-------- DATA FOR THIS TASK

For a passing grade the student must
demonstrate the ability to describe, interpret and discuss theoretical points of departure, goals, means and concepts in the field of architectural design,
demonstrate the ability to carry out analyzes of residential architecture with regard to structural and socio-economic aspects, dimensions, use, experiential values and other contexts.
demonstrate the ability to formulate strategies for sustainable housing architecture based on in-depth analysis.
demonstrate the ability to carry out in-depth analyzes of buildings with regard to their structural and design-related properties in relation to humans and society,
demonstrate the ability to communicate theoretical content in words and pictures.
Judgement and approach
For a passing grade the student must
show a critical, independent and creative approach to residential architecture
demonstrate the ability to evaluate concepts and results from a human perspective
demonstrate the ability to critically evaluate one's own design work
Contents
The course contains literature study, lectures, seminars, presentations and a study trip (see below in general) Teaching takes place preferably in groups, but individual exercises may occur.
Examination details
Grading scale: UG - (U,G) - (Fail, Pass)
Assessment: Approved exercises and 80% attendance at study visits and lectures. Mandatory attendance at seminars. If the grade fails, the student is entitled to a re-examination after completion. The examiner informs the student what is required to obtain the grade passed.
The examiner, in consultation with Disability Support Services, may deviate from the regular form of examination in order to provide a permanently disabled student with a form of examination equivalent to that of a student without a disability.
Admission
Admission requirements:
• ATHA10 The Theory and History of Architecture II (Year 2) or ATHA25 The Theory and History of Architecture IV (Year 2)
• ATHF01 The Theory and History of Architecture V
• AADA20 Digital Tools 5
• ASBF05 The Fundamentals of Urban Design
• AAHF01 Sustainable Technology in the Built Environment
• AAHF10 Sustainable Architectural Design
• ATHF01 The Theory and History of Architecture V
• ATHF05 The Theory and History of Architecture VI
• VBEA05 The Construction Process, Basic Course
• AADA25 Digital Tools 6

----------------

> [INSTRUCTIONS TO FOLLOW]:
List every line in the records above that contains the word "Tools".

> [YOUR RESPONSE]:
• AADA20 Digital Tools 5
• AADA25 Digital Tools 6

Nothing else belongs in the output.